Going forward, West Virginia must fund programs to foster economic growth specifically in the agriculture sector. The State’s premier agriculture branding program, West Virginia Grown, helps local businesses brand and market their products, but all the effort to-date have been made without any dedicated budget funding. Any successful branding program needs a certain amount of market leverage to get consumers to buy into the message being promoted. Without those up-front dollars, we can’t effectively educate consumers, both in and out of state, to look for West Virginia Grown products.
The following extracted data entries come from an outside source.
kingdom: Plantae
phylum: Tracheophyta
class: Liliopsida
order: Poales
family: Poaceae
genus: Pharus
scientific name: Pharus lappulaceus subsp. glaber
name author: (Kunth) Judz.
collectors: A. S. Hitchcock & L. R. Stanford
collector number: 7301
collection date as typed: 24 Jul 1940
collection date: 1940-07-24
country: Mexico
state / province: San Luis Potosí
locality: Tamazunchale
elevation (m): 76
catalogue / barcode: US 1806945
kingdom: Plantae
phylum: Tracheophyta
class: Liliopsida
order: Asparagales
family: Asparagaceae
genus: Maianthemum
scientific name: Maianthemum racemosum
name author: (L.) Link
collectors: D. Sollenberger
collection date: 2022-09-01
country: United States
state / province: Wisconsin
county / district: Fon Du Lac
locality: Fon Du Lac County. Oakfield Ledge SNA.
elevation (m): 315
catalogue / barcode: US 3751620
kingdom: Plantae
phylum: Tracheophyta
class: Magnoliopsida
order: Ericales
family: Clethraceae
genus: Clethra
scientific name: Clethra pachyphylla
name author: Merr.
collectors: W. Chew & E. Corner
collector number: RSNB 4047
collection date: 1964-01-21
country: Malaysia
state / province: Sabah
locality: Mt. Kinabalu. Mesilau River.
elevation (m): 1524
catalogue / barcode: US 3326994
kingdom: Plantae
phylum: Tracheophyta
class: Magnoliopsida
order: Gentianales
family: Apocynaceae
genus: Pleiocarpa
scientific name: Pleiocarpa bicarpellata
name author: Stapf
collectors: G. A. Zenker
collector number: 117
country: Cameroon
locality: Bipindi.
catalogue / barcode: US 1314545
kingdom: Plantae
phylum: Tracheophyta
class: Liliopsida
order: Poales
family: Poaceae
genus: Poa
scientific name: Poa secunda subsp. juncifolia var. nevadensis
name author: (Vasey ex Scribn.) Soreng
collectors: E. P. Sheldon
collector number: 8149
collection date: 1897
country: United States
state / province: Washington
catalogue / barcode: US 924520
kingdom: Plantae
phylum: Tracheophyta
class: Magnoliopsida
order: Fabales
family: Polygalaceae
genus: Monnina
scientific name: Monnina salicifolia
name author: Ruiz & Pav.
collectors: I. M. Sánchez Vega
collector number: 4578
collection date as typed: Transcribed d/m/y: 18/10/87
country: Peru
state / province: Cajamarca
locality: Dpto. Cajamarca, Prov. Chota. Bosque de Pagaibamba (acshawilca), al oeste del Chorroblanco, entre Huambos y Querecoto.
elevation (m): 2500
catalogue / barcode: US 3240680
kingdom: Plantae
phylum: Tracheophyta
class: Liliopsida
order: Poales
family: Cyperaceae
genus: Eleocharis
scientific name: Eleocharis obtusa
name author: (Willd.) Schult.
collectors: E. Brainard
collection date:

Agriculture has changed a lot in the last fifty years as the average age of the farmer continues to rise and fewer young people are entering the industry. This has forced the landscape of agriculture to embrace technology and think differently about workforce development to meet shifting consumer demands. Despite its prolific agricultural production, the United States is not immune to crisis, political landscapes or unfair trade deals. Therefore, agriculture is more than an economic driver for any state that is looking to preserve our way of life; it is national security.

Nonetheless, there is a great deal of potential for agriculture and other downstream industries in West Virginia. This potential will only be realized with additional state investment and resources. If the Mountain States takes a proactive approach toward needed investments, the industry will flourish. We must make real commitments toward agriculture business development by recognizing agriculture for the economic driver it is and can be. Our citizens, health, future, and economy can only benefit.